I can feel it sometimes, as my brain shuts down and I gamble instead of thinking. It's a reversion to what I call "monkey mind" where you just keep pressing buttons to "make it work". I took a decade training my mind away from this, and too much AI is bringing it back.
I truly believe that people claiming huge productivity gains from AI are either terribly slow programmers or are skipping their due diligence. Many "vibe coders" are incapable of checking the output of the code.
Compilers are mechanical and engineered to produce a correct output. A compiler emitting incorrect machine code is exceedingly rare, and considered a bug. They have heuristics and probabilities in them, but those are to pick between a set of known-good outputs.

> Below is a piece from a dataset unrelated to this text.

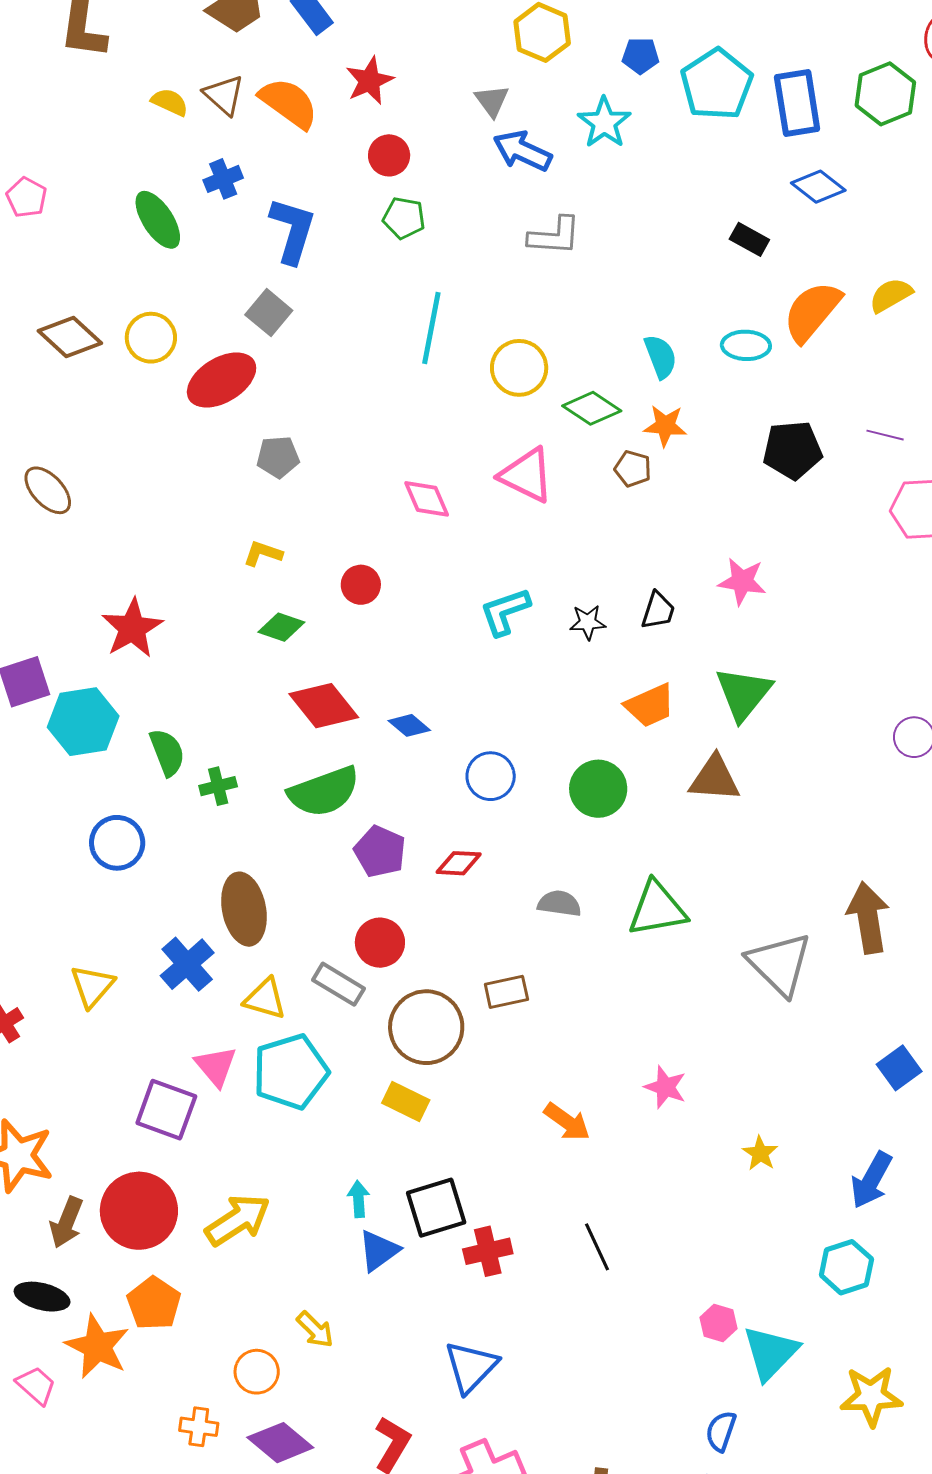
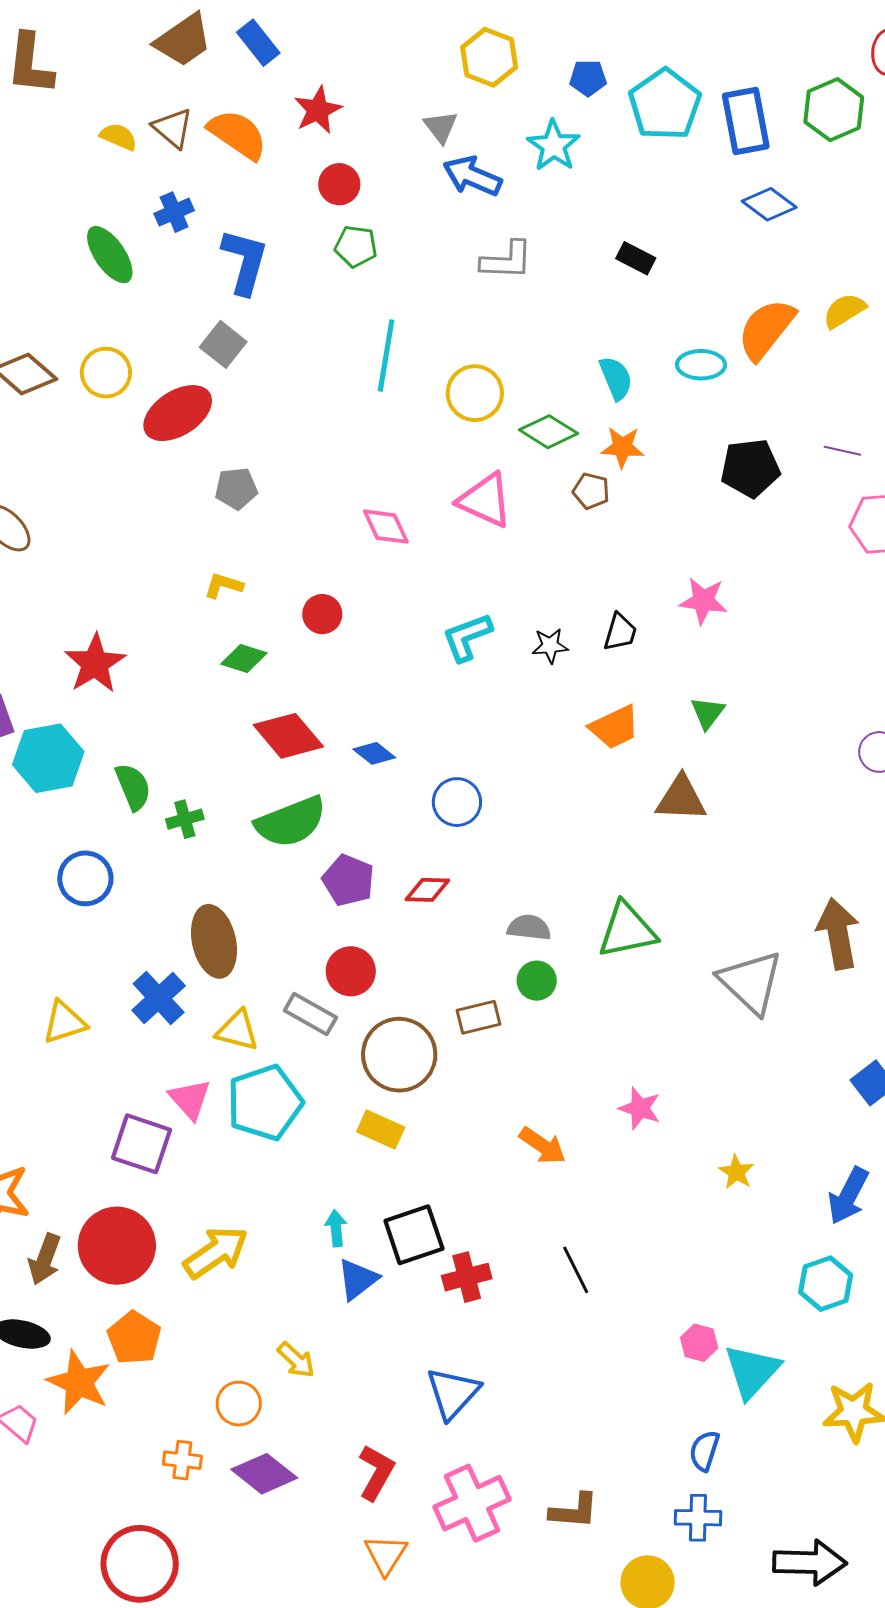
black rectangle: (749, 239) -> (636, 258), moved
green triangle: (743, 693) -> (708, 713), size x0.6
green circle: (598, 789) -> (537, 981), moved, size x0.7
yellow triangle: (92, 986) -> (64, 1022), turned 33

An AI is a bag of weights outputting a probability of the most plausible token that follows [1]. It is inherently probabilistic in nature and its output is organic (by design, they’re designed to mimic human speech), as opposed to mechanical like a compiler.
A compiler follows hard rules. An AI does its best.
And to be fair, AIs are no better than human in this regard: humans are pretty bad at generating correct code without mechanical tools to keep them in line (compilers, linters, formatters). It’s not a wonder we use the same tools to keep LLM output in line as we do humans. (And, to be fair, LLMs are better than humans at oneshotting valid code).
[1]: to those that tell me this vision of an LLM is outdated: nope. The heavy lifting is done in the probability generation. Debates about understanding are not relevant here, and the net output of an LLM is a probability vector over raw tokens. This basic description can be contrasted to a compiler whose output is a glorified Jinja template.
Think about it from an information theory standpoint:
A compiler takes at least the exact amount of information it needs to produce a result, and produces exactly that result every time (unless it's bad at its job or has a bug).
An LLM always takes far less information than would actually be needed to fully describe the desired output, and extrapolates from that. It fetches contexts and such to give itself a glut of assumedly relevant information, but the prompt always contains less information than necessary to produce the code it generates. If it did fully contain enough information, then you've just written a far more verbose version of the program in human language.
If you meant they’re now better at mimicking compilers, sure, but they’re only mimicks.